There is obviously a quirk in that and that is you need to know the IDs of the docs that you want to get from the DB. But for the PUTs it is perfect. (it is not entirely true, you can get ranges of docs using bulk operation if the IDs you are using for your docs can be sorted nicely).
From my experience working with CouchDB, I have a hunch that you are dealing with Transactional documents in order to compile them into some sort of sum result and act on that data accordingly (maybe creating next transactional doc in series). For that you can rely on CouchDB by using 'reduce' functions on the views you create. It takes a little practice to get reduce function working properly and is highly dependent on what it is you actually what to achieve and what data you are prepared to emit by the view so I can't really provide you with more detail on that.
So in the end the app logic would go something like that:
get _design/someDesign/_view/yourReducedView
calculate new transaction
add transaction to queue
onTimeout
send all in transaction queue
If I got that first part of why you are using transactional docs wrong all that would really change is the part where you getting those transactional docs in my app logic.
Also, before writing your own 'reduce' function, have a look at buil-in ones (they are alot faster then anything outside of db engine can do)
http://wiki.apache.org/couchdb/HTTP_Bulk_Document_API
EDIT:
Since you are starting, I strongly recommend to have a look at CouchDB Definitive Guide.
NOTE FOR LATER:
Here is one hidden stone (well maybe not so much a hidden stone but not an obvious thing to look out for for the new-comer in any case).
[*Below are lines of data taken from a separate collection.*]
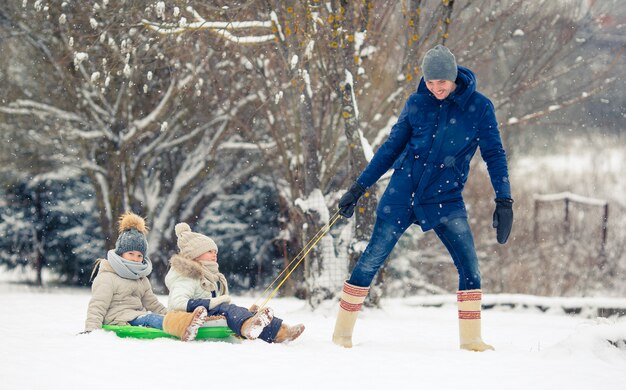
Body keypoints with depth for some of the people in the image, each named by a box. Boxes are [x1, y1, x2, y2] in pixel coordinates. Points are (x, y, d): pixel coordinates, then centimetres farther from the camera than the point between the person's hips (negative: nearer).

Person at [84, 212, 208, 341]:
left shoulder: (141, 280, 26)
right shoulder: (107, 277, -1)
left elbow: (152, 304, 29)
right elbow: (97, 306, -7)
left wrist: (169, 317, 16)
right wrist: (91, 330, -20)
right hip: (120, 320, -11)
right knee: (151, 318, -38)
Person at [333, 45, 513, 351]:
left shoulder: (479, 107, -5)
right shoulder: (417, 103, 0)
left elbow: (494, 155, -3)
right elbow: (392, 147, 9)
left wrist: (504, 201, -11)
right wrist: (358, 188, 9)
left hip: (446, 199, 0)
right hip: (403, 191, 1)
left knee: (470, 266, -10)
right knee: (371, 261, -2)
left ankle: (471, 339, 2)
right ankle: (342, 332, 9)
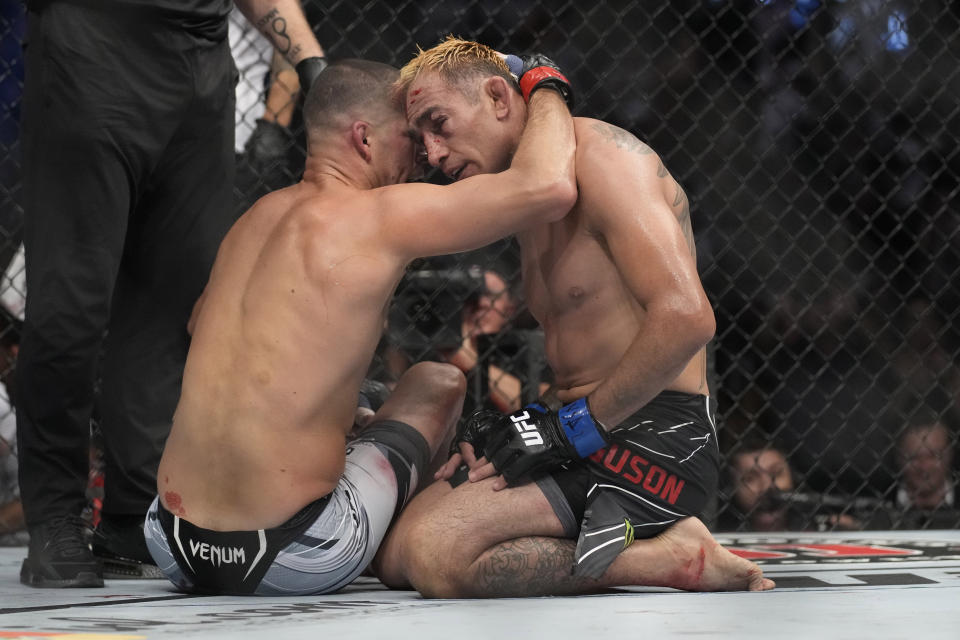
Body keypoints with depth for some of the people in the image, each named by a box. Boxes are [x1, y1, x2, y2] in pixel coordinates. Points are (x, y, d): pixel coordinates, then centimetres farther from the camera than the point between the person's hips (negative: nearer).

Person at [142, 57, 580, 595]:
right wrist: (544, 85, 3)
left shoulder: (257, 218, 12)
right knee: (440, 382, 22)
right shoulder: (380, 217, -9)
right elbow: (550, 187, -17)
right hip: (293, 565, -7)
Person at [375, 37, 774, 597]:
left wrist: (570, 427, -17)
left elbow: (685, 318, -23)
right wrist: (514, 429, 4)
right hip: (593, 437, 10)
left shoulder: (600, 154, -10)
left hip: (654, 438, -10)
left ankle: (672, 556, -14)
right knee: (396, 555, -1)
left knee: (435, 554, -25)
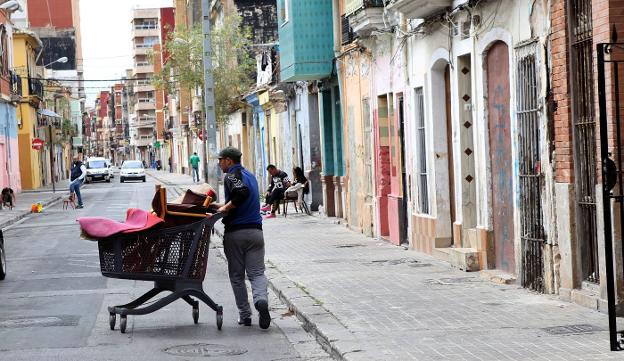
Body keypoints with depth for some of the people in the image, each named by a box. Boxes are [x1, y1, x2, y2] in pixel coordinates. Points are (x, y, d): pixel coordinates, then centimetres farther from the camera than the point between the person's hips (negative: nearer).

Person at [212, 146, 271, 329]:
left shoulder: (232, 175, -7)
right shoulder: (250, 176, 18)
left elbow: (242, 192, -27)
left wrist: (226, 208, -16)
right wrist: (223, 206, 21)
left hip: (235, 233, -5)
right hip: (255, 231, 5)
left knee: (237, 276, 7)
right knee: (257, 273, 3)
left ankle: (245, 315, 8)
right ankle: (261, 299, -25)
When you write reduce function make sure that it does not produce too much output for the query without boundaries. This will extremely slow down the entire view even when you provide reduce=false when getting stuff from it.
So you need to get JSON documents from a server and send them to CouchDB as you receive them. A Python script would work fine. Here is some pseudo-code:
loop (until no more docs)
get new JSON doc from server
send JSON doc to CouchDB
end loop
In Python, you could use requests to send the documents to CouchDB and probably to get the documents from the server as well (if it is using an HTTP API).
You might want to checkout the pycouchdb module for python3. I've used it myself to upload lots of JSON objects into couchdb instance. My project does pretty much the same as you describe so you can take a look at my project Pyro at Github for details.
My class looks like that:
class MyCouch:
""" COMMUNICATES WITH COUCHDB SERVER """
def __init__(self, server, port, user, password, database):
# ESTABLISHING CONNECTION
self.server = pycouchdb.Server("http://" + user + ":" + password + "#" + server + ":" + port + "/")
self.db = self.server.database(database)
def check_doc_rev(self, doc_id):
# CHECKS REVISION OF SUPPLIED DOCUMENT
try:
rev = self.db.get(doc_id)
return rev["_rev"]
except Exception as inst:
return -1
def update(self, all_computers):
# UPDATES DATABASE WITH JSON STRING
try:
result = self.db.save_bulk( all_computers, transaction=False )
sys.stdout.write( " Updating database" )
sys.stdout.flush()
return result
except Exception as ex:
sys.stdout.write( "Updating database" )
sys.stdout.write( "Exception: " )
print( ex )
sys.stdout.flush()
return None
Let me know in case of any questions - I will be more than glad to help if you will find some of my code usable.